Recopiez mot pour mot le passage du texte sur la complexité narrative dans les séries, à partir de « Il y a une complexité » jusqu'à « 1993, p. 43). » compris.

_Passage cité_
------------------------------------------------

Gérer la complexité narrative: Dark, Life is Strange et le savoir encyclopédique

Dark (arbre généalogique, S1, E3)

Il y a une complexité narrative qui est fréquente dans les fictions contemporaines. La série Dark (Baran bo Odar & Jantje Friese, 2017-2020) en est un bon exemple: on passe d’un personnage à un autre qui ont des liens cachés, d’une temporalité à une autre jusqu’à des univers parallèles. La plupart du temps, la recherche de cohérence dans la complexité fait partie des éléments qui rendent ces séries intéressantes. Cette cohérence est notée notamment par André Gardies comme étant un élément central aux films de fiction: « Précisément l’un des traits remarquables du film narratif fictionnel tient à la cohérence du monde diégétique qu’il construit » (Gardies 1993, p. 43).

The Umbrella Academy, saison 4

Je viens de finir la série The Umbrella Academy (Steve Blackman & Jesse McKeown, 2019-2024) et je trouve qu’elle met en évidence quelque chose de fascinant sur ce point spécifiquement. Elle semble illustrer que le plaisir narratif peut aller au-delà de la recherche de cohérence; on dirait que plusieurs fictions contemporaines ont tout simplement renoncé à cette cohérence.

Traditionnellement, suivant Aristote, « le rôle du poète ne consiste pas à dire ce qui s’est passé mais ce qui pourrait arriver, ce qui est possible selon le vraisemblable ou le nécessaire » (Poétique, IX; 2002, p. 35). Autrement dit, une histoire fictive a d’intérêt parce que ce qu’on raconte est vraisemblable, qu’il soit vrai ou faux. C’est une idée assez standard et reprise un peu partout.

Suivre une fiction, c’est même anticiper des possibilités parmi lesquelles un certain nombre seulement se produira dans l’histoire. Parmi différents mondes possibles, habituellement, un seul devient le monde actuel. Les auteurs de l’Esthétique du film qualifient le vraisemblable de « ce qui est prévisible. On jugera par contre invraisemblable ce que le spectateur ne pouvait absolument pas prévoir » (Aumont et al. 2004, p. 100). La complexité arrive comme un obstacle à la vraisemblance, sans nécessairement l’exclure complètement.

------------------------------------------------

_Données enregistrées_
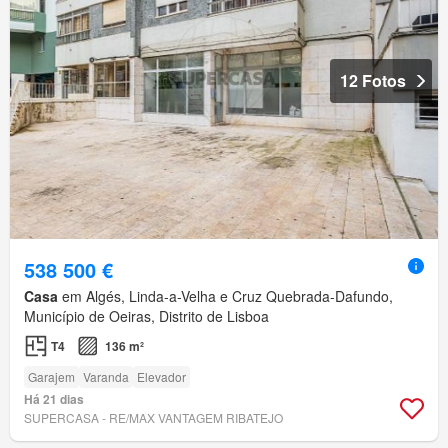
12 Fotos
538 500 €
Casa
em Algés, Linda-a-Velha e Cruz Quebrada-Dafundo,
Município de Oeiras, Distrito de Lisboa
T4
136 m²
Garajem
Varanda
Elevador
Há 21 dias
SUPERCASA - RE/MAX VANTAGEM RIBATEJO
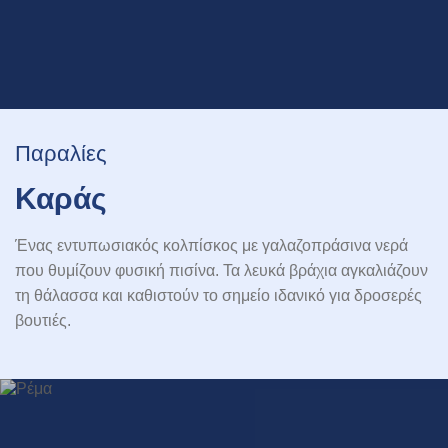
Παραλίες
Καράς
Ένας εντυπωσιακός κολπίσκος με γαλαζοπράσινα νερά
που θυμίζουν φυσική πισίνα. Τα λευκά βράχια αγκαλιάζουν
τη θάλασσα και καθιστούν το σημείο ιδανικό για δροσερές
βουτιές.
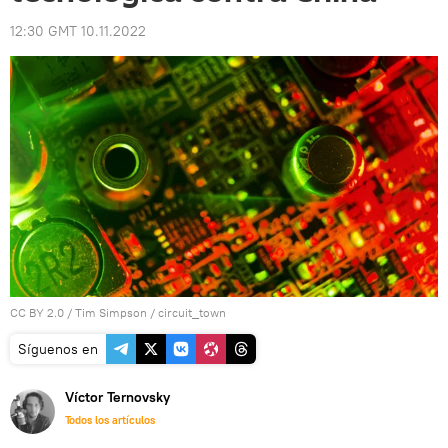
12:30 GMT 10.11.2022
CC BY 2.0
/
Tim Simpson
/
circuit_town
Síguenos en
Víctor Ternovsky
Todos los artículos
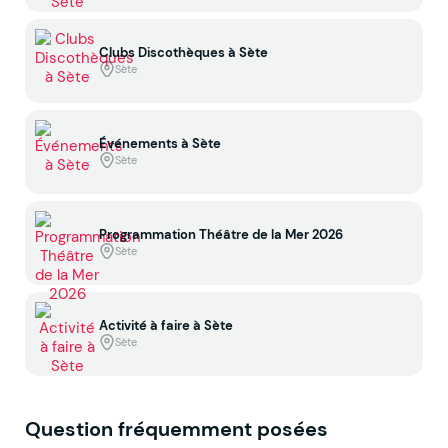
Clubs Discothèques à Sète
Sète
Événements à Sète
Sète
Programmation Théâtre de la Mer 2026
Sète
Activité à faire à Sète
Sète
Question fréquemment posées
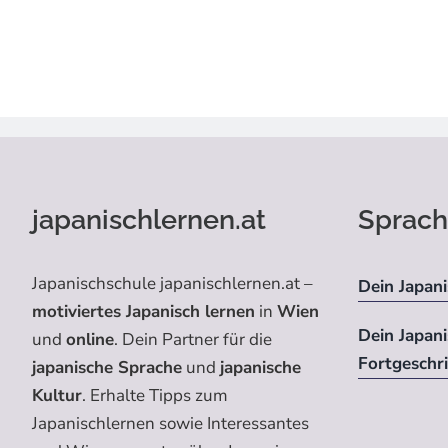
japanischlernen.at
Sprach
Japanischschule japanischlernen.at –
Dein Japani
motiviertes Japanisch lernen
in
Wien
Dein Japan
und
online
. Dein Partner für die
Fortgeschr
japanische Sprache
und
japanische
Kultur
. Erhalte Tipps zum
Japanischlernen sowie Interessantes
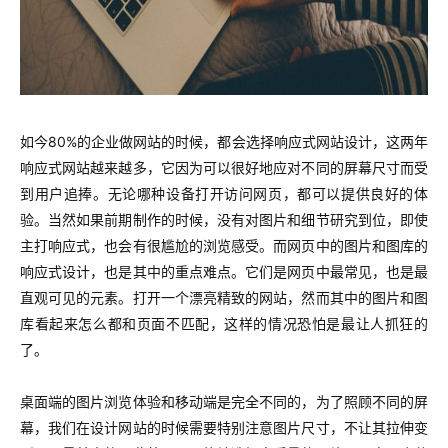
如今80%的企业做网站的时候，都会选择响应式网站设计，这两年
响应式网站越来越多，它因为可以很好地应对不同的屏幕尺寸而受
到用户追捧。无论哪种设备打开访问网页，都可以提供良好的体
验。当然如果前期制作的时候，没有对图片和细节研究到位，即使
主打响应式，也会有很尴尬的浏览感受。而网页中的图片和图库的
响应式设计，也是其中的重点难点。它们是网页中最常见，也是最
直观可见的元素。打开一个漂亮精致的网站，然而其中的图片和图
库看起来怎么都和页面不匹配，这样的情况恐怕是最让人抓狂的
了。
桌面端的图片浏览体验和移动端是完全不同的，为了照顾不同的屏
幕，我们在设计网站的时候需要特别注意图片尺寸，不让其拉伸变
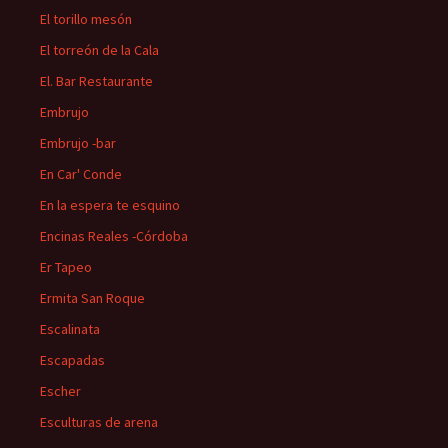
El torillo mesón
El torreón de la Cala
El. Bar Restaurante
Embrujo
Embrujo -bar
En Car' Conde
En la espera te esquino
Encinas Reales -Córdoba
Er Tapeo
Ermita San Roque
Escalinata
Escapadas
Escher
Esculturas de arena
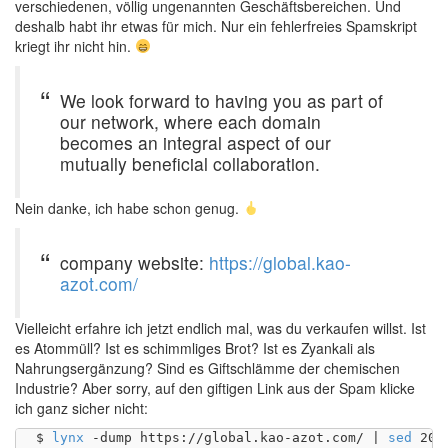
verschiedenen, völlig ungenannten Geschäftsbereichen. Und
deshalb habt ihr etwas für mich. Nur ein fehlerfreies Spamskript
kriegt ihr nicht hin.
We look forward to having you as part of
our network, where each domain
becomes an integral aspect of our
mutually beneficial collaboration.
Nein danke, ich habe schon genug.
company website:
https://global.kao-
azot.com/
Vielleicht erfahre ich jetzt endlich mal, was du verkaufen willst. Ist
es Atommüll? Ist es schimmliges Brot? Ist es Zyankali als
Nahrungsergänzung? Sind es Giftschlämme der chemischen
Industrie? Aber sorry, auf den giftigen Link aus der Spam klicke
ich ganz sicher nicht:
$ 
lynx
 -dump https://global.kao-azot.com/ | 
sed
 20q
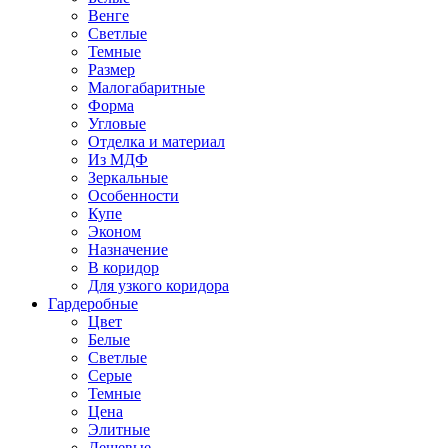
Венге
Светлые
Темные
Размер
Малогабаритные
Форма
Угловые
Отделка и материал
Из МДФ
Зеркальные
Особенности
Купе
Эконом
Назначение
В коридор
Для узкого коридора
Гардеробные
Цвет
Белые
Светлые
Серые
Темные
Цена
Элитные
Дешевые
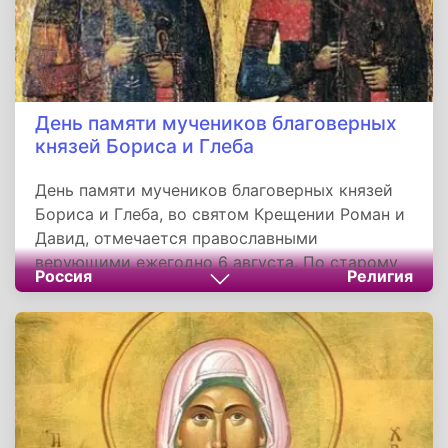
День памяти мучеников благоверных
князей Бориса и Глеба
День памяти мучеников благоверных князей
Бориса и Глеба, во святом Крещении Роман и
Давид, отмечается православными
верующими ежегодно 6 августа. По старому
Россия
Религия
стилю эта дата приходится на 24
июля. Святые благоверные князья-
страстотерпцы Борис и Глеб - первые
русские святые, канонизированные как
Русской, так и Константинопольской
Церковью. Они были младшими сыновьями
святого равноапостольного князя Владимира.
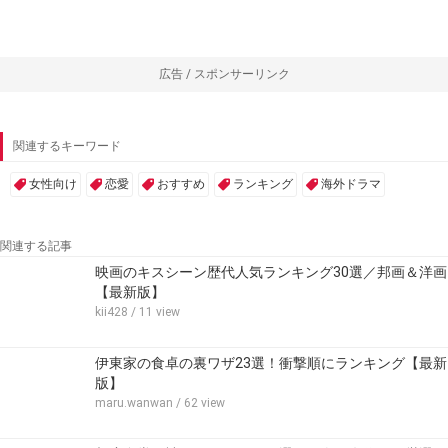
広告 / スポンサーリンク
関連するキーワード
女性向け
恋愛
おすすめ
ランキング
海外ドラマ
関連する記事
映画のキスシーン歴代人気ランキング30選／邦画＆洋画
【最新版】
kii428
/ 11 view
伊東家の食卓の裏ワザ23選！衝撃順にランキング【最新
版】
maru.wanwan
/ 62 view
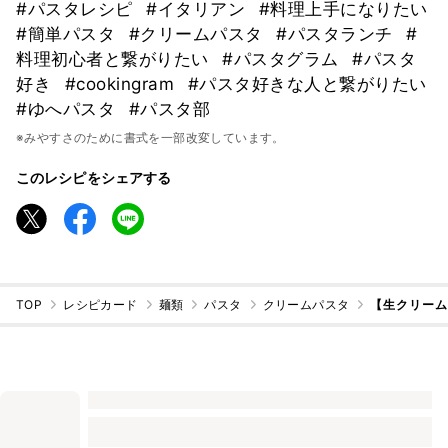
#パスタレシピ
#イタリアン
#料理上手になりたい
#簡単パスタ
#クリームパスタ
#パスタランチ
#
料理初心者と繋がりたい
#パスタグラム
#パスタ
好き
#cookingram
#パスタ好きな人と繋がりたい
#ゆへパスタ
#パスタ部
※みやすさのために書式を一部改変しています。
このレシピをシェアする
TOP
レシピカード
麺類
パスタ
クリームパスタ
【生クリー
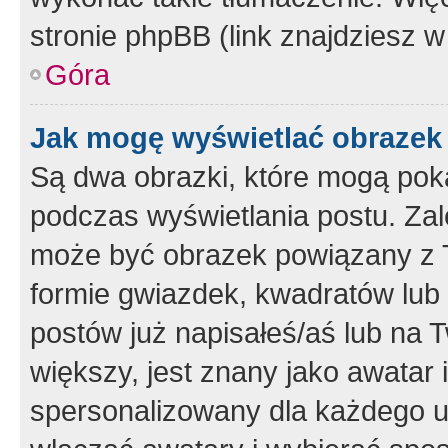
stronie phpBB (link znajdziesz w
Góra
Jak mogę wyświetlać obrazek
Są dwa obrazki, które mogą pok
podczas wyświetlania postu. Zal
może być obrazek powiązany z 
formie gwiazdek, kwadratów lub 
postów już napisałeś/aś lub na T
większy, jest znany jako awatar 
spersonalizowany dla każdego u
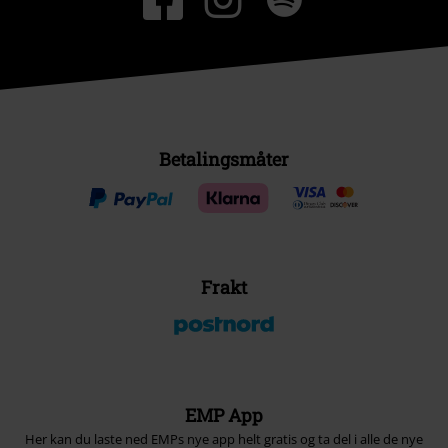
Betalingsmåter
Frakt
EMP App
Her kan du laste ned EMPs nye app helt gratis og ta del i alle de nye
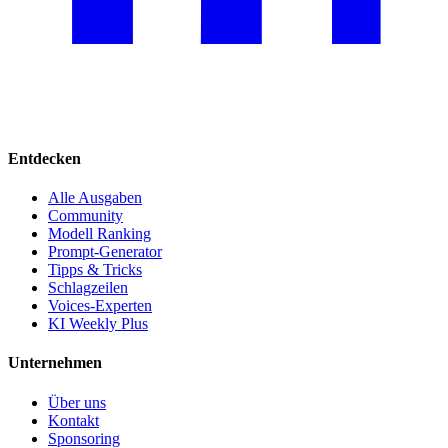
Entdecken
Alle Ausgaben
Community
Modell Ranking
Prompt-Generator
Tipps & Tricks
Schlagzeilen
Voices-Experten
KI Weekly Plus
Unternehmen
Über uns
Kontakt
Sponsoring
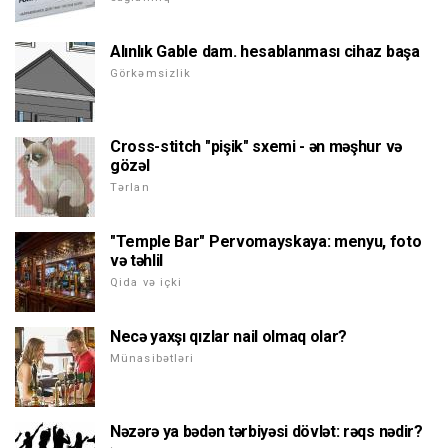
Alınlık Gable dam. hesablanması cihaz başa
Görkəmsizlik
Cross-stitch "pişik" sxemi - ən məşhur və
gözəl
Tərlan
"Temple Bar" Pervomayskaya: menyu, foto
və təhlil
Qida və içki
Necə yaxşı qızlar nail olmaq olar?
Münasibətləri
Nəzərə ya bədən tərbiyəsi dövlət: rəqs nədir?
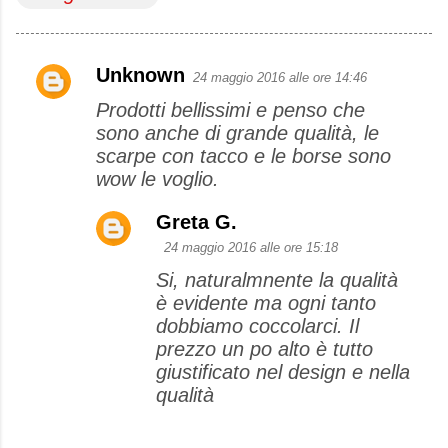
Unknown
24 maggio 2016 alle ore 14:46
C
Prodotti bellissimi e penso che
o
sono anche di grande qualità, le
m
scarpe con tacco e le borse sono
m
wow le voglio.
e
Greta G.
n
24 maggio 2016 alle ore 15:18
t
Si, naturalmnente la qualità
i
è evidente ma ogni tanto
dobbiamo coccolarci. Il
prezzo un po alto è tutto
giustificato nel design e nella
qualità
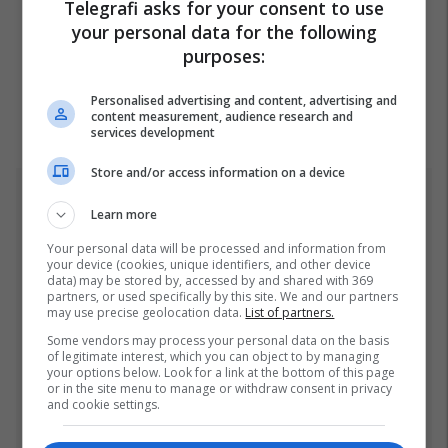
Telegrafi asks for your consent to use
your personal data for the following
purposes:
Personalised advertising and content, advertising and
content measurement, audience research and
services development
Store and/or access information on a device
Top 5
Learn more
Fjalët e para të Joshuas
Your personal data will be processed and information from
your device (cookies, unique identifiers, and other device
pas fitores me nokaut ndaj
data) may be stored by, accessed by and shared with 369
Kristian Prengës
partners, or used specifically by this site. We and our partners
may use precise geolocation data.
List of partners.
26/07/2026
Some vendors may process your personal data on the basis
of legitimate interest, which you can object to by managing
Pesë ditë pas marrjes së
your options below. Look for a link at the bottom of this page
detyrës, shefi i ri i ushtrisë
or in the site menu to manage or withdraw consent in privacy
and cookie settings.
ukrainase urdhëron
kontroll të madh
26/07/2026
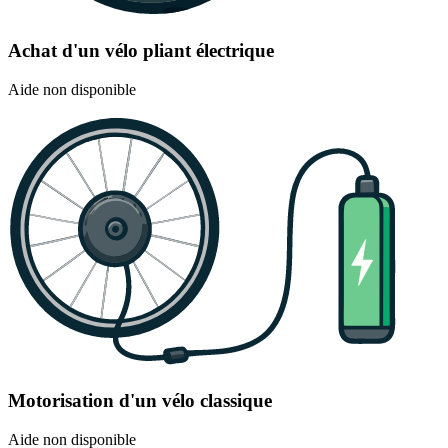
Achat d'un vélo pliant électrique
Aide non disponible
Motorisation d'un vélo classique
Aide non disponible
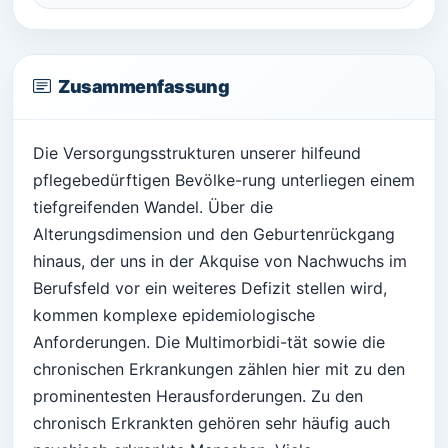
Zusammenfassung
Die Versorgungsstrukturen unserer hilfeund
pflegebedürftigen Bevölke-rung unterliegen einem
tiefgreifenden Wandel. Über die
Alterungsdimension und den Geburtenrückgang
hinaus, der uns in der Akquise von Nachwuchs im
Berufsfeld vor ein weiteres Defizit stellen wird,
kommen komplexe epidemiologische
Anforderungen. Die Multimorbidi-tät sowie die
chronischen Erkrankungen zählen hier mit zu den
prominentesten Herausforderungen. Zu den
chronisch Erkrankten gehören sehr häufig auch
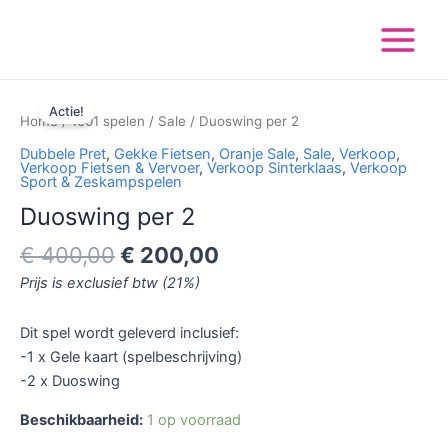
Ga
Main
naar
Menu
de
inhoud
Oorspronkelijke
Huidige
Duoswing
prijs
prijs
Actie!
per
Home
/
1001 spelen
/
Sale
/ Duoswing per 2
was:
is:
2
Dubbele Pret
,
Gekke Fietsen
,
Oranje Sale
,
Sale
,
Verkoop
,
€ 400,00.
€ 200,00.
aantal
Verkoop Fietsen & Vervoer
,
Verkoop Sinterklaas
,
Verkoop
Sport & Zeskampspelen
Duoswing per 2
€
400,00
€
200,00
Prijs is exclusief btw (21%)
Dit spel wordt geleverd inclusief:
-1 x Gele kaart (spelbeschrijving)
-2 x Duoswing
Beschikbaarheid:
1 op voorraad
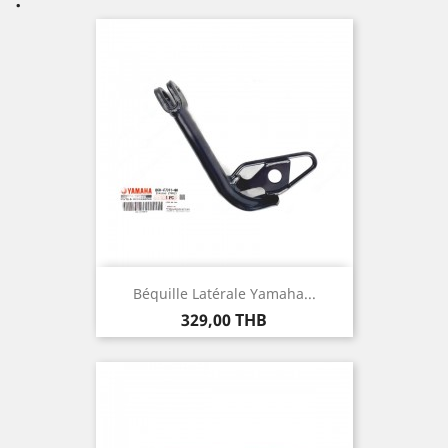
Béquille Latérale Yamaha...
Prix
329,00 THB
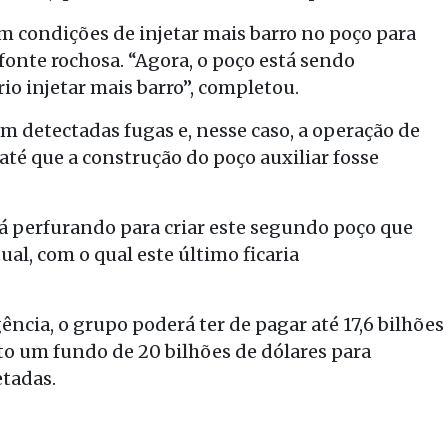
m condições de injetar mais barro no poço para
fonte rochosa. “Agora, o poço está sendo
io injetar mais barro”, completou.
m detectadas fugas e, nesse caso, a operação de
até que a construção do poço auxiliar fosse
á perfurando para criar este segundo poço que
ual, com o qual este último ficaria
ncia, o grupo poderá ter de pagar até 17,6 bilhões
to um fundo de 20 bilhões de dólares para
etadas.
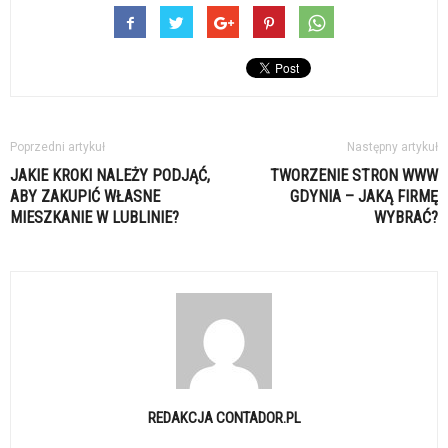
Poprzedni artykuł
Następny artykuł
JAKIE KROKI NALEŻY PODJĄĆ,
TWORZENIE STRON WWW
ABY ZAKUPIĆ WŁASNE
GDYNIA – JAKĄ FIRMĘ
MIESZKANIE W LUBLINIE?
WYBRAĆ?
REDAKCJA CONTADOR.PL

------------------------------------------------

_Résultat obtenu_
Il y a une complexité narrative qui est fréquente dans les fictions contemporaines. La série Dark (Baran bo Odar & Jantje Friese, 2017-2020) en est un bon exemple: on passe d’un personnage à un autre qui ont des liens cachés, d’une temporalité à une autre jusqu’à des univers parallèles. La plupart du temps, la recherche de cohérence dans la complexité fait partie des éléments qui rendent ces séries intéressantes. Cette cohérence est notée notamment par André Gardies comme étant un élément central aux films de fiction: « Précisément l’un des traits remarquables du film narratif fictionnel tient à la cohérence du monde diégétique qu’il construit » (Gardies 1993, p. 43).